関ヶ原の戦いは歴史小説でも人気の題材の1つであり、東軍西軍両方の視点を交互に扱って全体的な流れを扱うものや、主人公と決めた人物中心に全体の流れだけではなく、あくまでも主人公と決めた人物周辺での出来事だけを扱うものなど色々とありますが、今作品は東軍は徳川家康、西軍は毛利輝元を主軸に据えて両方の視点で交互に積み重なって話が展開する形になっています。

関ヶ原の戦いは徳川家康と石田三成を軸とした合戦という扱いが非常に多く、それが定番化しているわけですが、今作は実質的に家康と三成の決戦であったという事の色は薄く、西軍の名目上大将であった毛利輝元を主軸にすえたというのが目新しいと同時に、今までそういう形で扱われなかったことがそういえば不思議だったよなとなるものでもあります。

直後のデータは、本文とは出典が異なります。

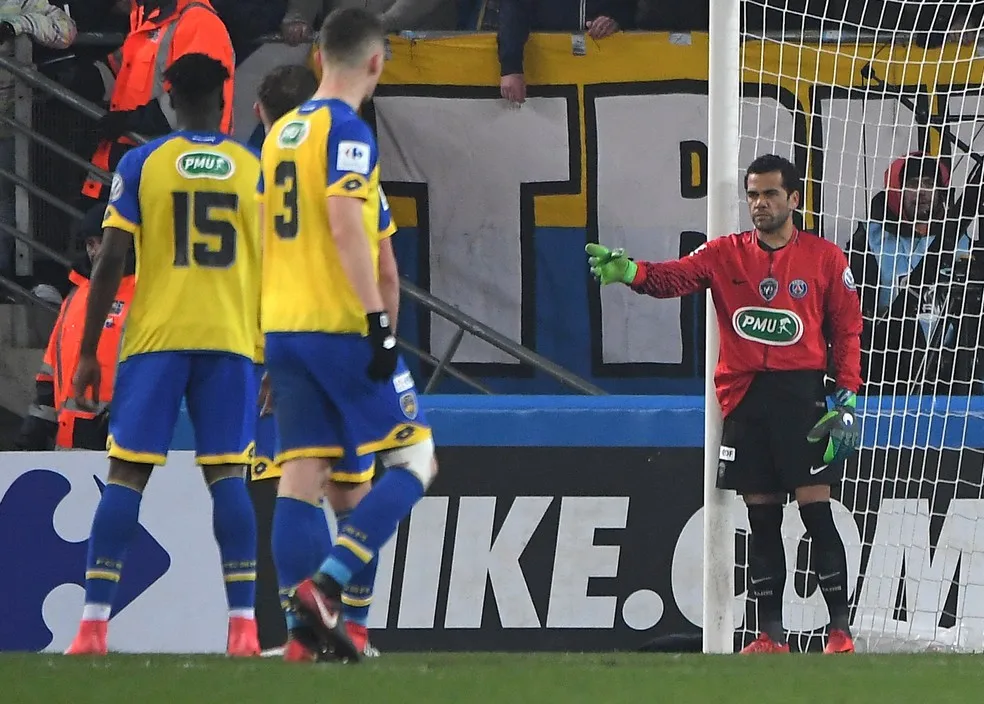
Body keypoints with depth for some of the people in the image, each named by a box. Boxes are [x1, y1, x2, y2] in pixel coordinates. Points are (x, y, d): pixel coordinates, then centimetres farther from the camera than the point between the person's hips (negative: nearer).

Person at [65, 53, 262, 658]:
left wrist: (88, 352, 2)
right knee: (228, 477, 1)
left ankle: (94, 623, -5)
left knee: (126, 476, 1)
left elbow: (111, 261, -3)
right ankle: (244, 625, -9)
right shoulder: (257, 170, 6)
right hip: (230, 342, 1)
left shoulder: (141, 165, 1)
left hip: (154, 341, -1)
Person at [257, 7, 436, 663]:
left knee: (301, 475, 5)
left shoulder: (281, 133, 16)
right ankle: (325, 583, -14)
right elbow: (345, 223, -21)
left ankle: (304, 619, -3)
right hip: (342, 327, -8)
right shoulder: (348, 131, -9)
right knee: (414, 461, 0)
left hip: (282, 330, 8)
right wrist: (381, 319, -22)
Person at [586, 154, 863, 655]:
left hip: (802, 394, -3)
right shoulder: (725, 254, 9)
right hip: (744, 400, 3)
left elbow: (847, 331, 5)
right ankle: (770, 636, 11)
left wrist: (847, 399, -4)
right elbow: (676, 277, -8)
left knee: (816, 510, -8)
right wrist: (631, 272, -29)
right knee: (761, 519, 7)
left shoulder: (825, 258, 4)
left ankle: (840, 629, -4)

関ヶ原の戦いは表の軍事力だけ考えれば西軍が圧倒しないといけないほどのものがありながら、あっさりと敗れ、小早川秀秋の寝返りが重要な要素として出てくるというのは有名なわけですが、その前段階で慎重に事を進めてきた家康と、現場感覚を大いに欠くことになる西軍陣営との差が露骨に出た結果というものですが、輝元が気の毒で仕方が無い事がこれでもかという程出てくるあたり、戦争はどれだけしっかりと準備が出来るかというのと、人間がやることだから机上の空論や根拠なき楽観論は危険するぎるよなって考えずにはいられないように描かれています。

歴史小説は歴史上の事実を踏まえて書かれていますが、これだから東軍が勝つよねという事もそうですが、それ以上に西軍はこれだから駆け引きで勝てなかったよねというのを印象に残るように描かれている作品だなぁと。